A total of 122 novel therapeutics were approved by the FDA between 2005 and 2011: orphan status was granted to 17 (13.9%), priority review status to 41 (33.6%) and 15 (12.3%) were accelerated approvals. These 122 novel therapeutics were approved for use in 136 indications, over half of which were chronic treatments (n=74; 54.4%). A total of 312 efficacy trials supported the approval of these 136 indications; the median number of pivotal efficacy trials per indication was 2 (IQR: 1-3). Median overall subjects participating in pivotal efficacy trials for each indication was 663 (IQR: 250-1557). After multivariable adjustment, several key therapeutic characteristics and features of their applications were associated with total review time. Of note, total review time was shorter for therapeutic applications with priority review compared with standard review (Hazard ratio of shorter total review time=3.50; 95% CI 2.07-5.93; p<0.001); for therapeutic applications that used surrogate outcomes in all pivotal trials (HR: 1.53; 95% CI 1.06-2.21; p=0.022); and for therapeutics used for intermediate periods of time when compared with acute use (HR: 3.07; 95% CI 1.69-5.57; p<0.0001). The number of efficacy trials, the overall subjects, and the exclusive use of rigorously designed pivotal trials were not associated with faster review times.

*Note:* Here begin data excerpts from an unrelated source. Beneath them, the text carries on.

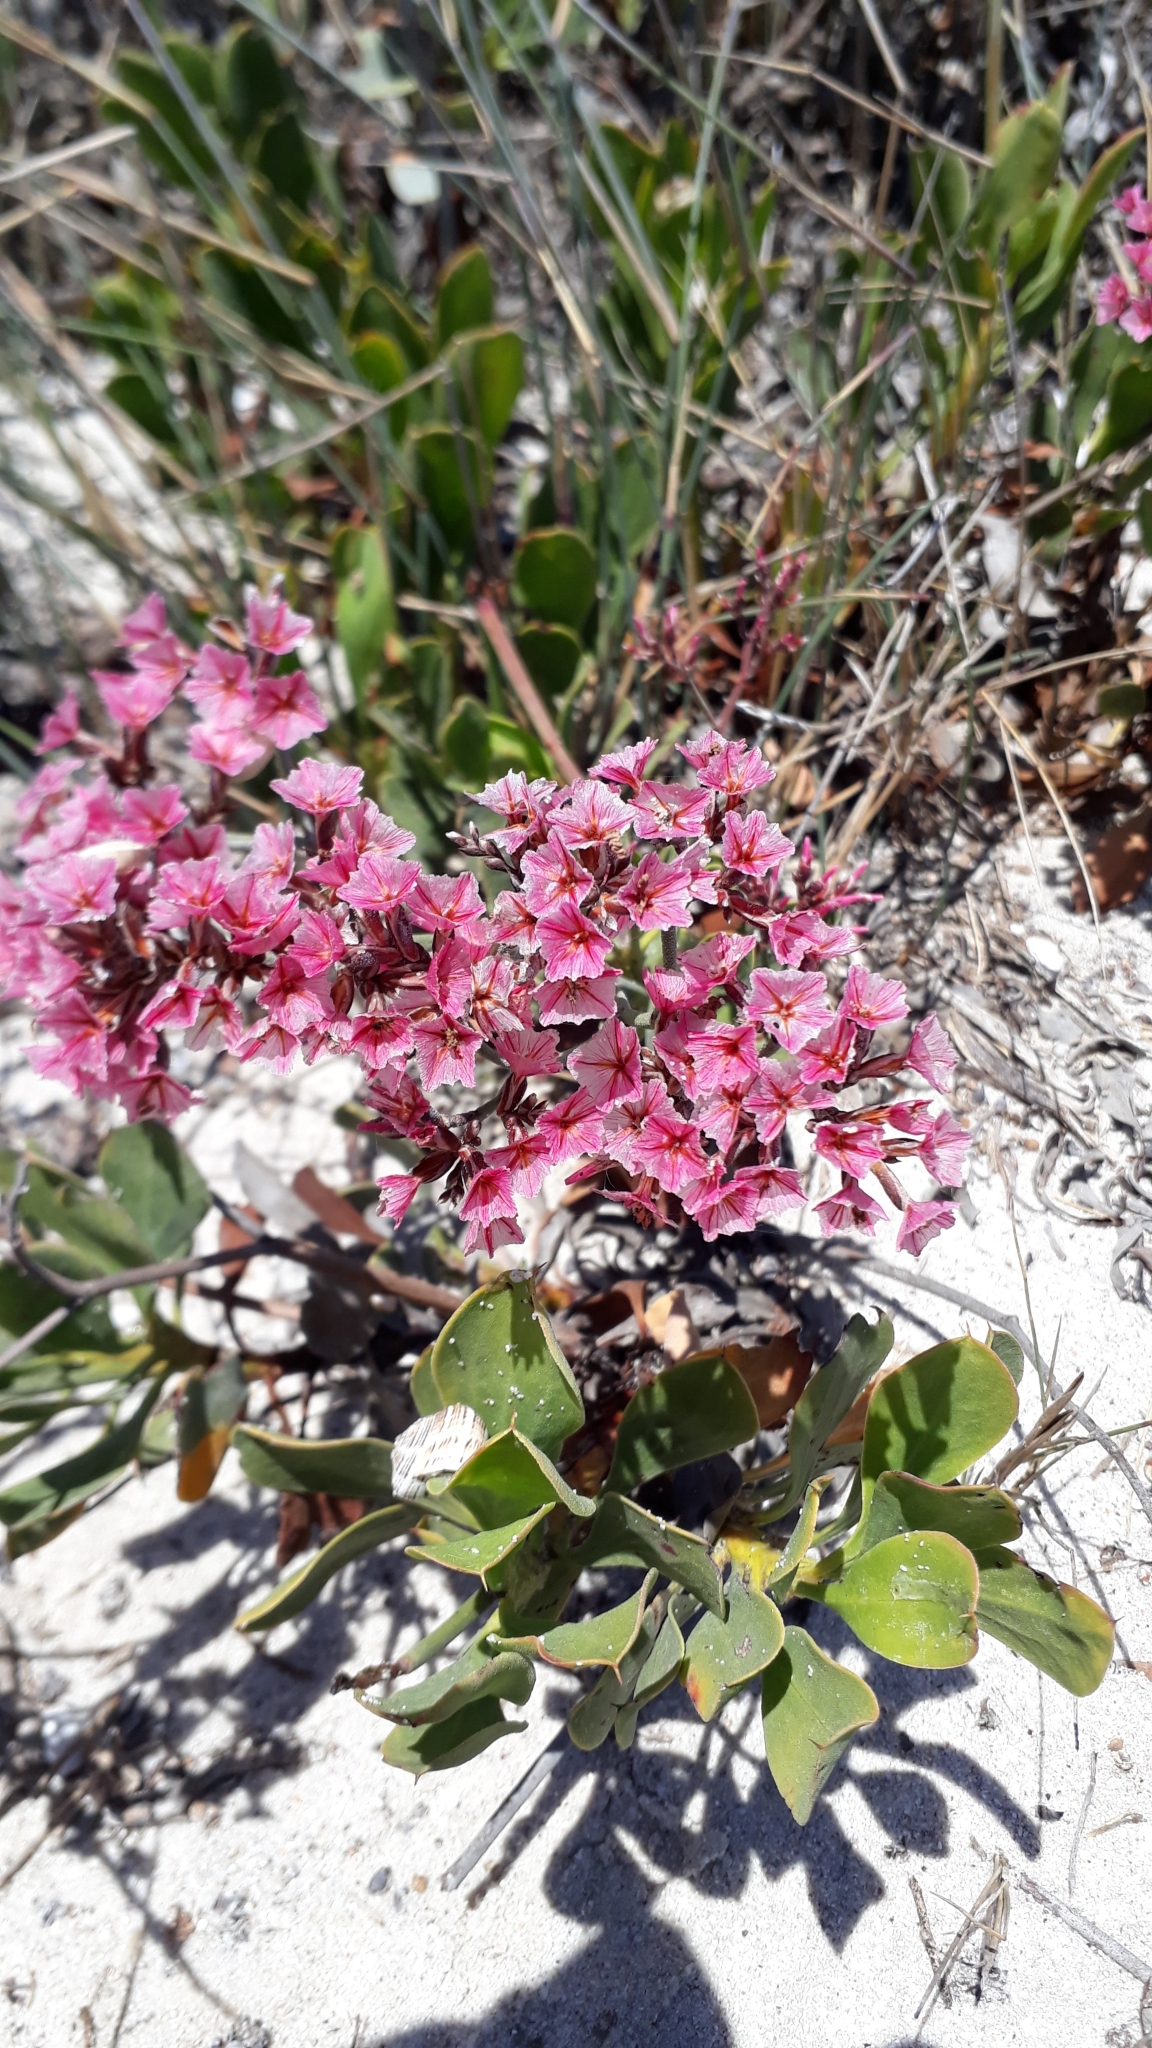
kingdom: Plantae
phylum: Tracheophyta
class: Magnoliopsida
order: Caryophyllales
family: Plumbaginaceae
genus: Limonium
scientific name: Limonium peregrinum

Most characteristics of the pivotal clinical trials that supported the approval of novel therapeutics were not associated with total review time in our Cox proportional hazards model. The finding that surrogate outcomes were associated with shorter total review times is an important exception and suggests that industry’s efforts to generate the most meaningful information for patients about the effectiveness of novel therapeutics by measuring clinical outcomes do not lead to rapid review. Other features of pivotal trials that suggest thorough pre-market testing, including the number of trials, the number of rigorously designed trials, and their safety and efficacy populations, were not associated with total review time.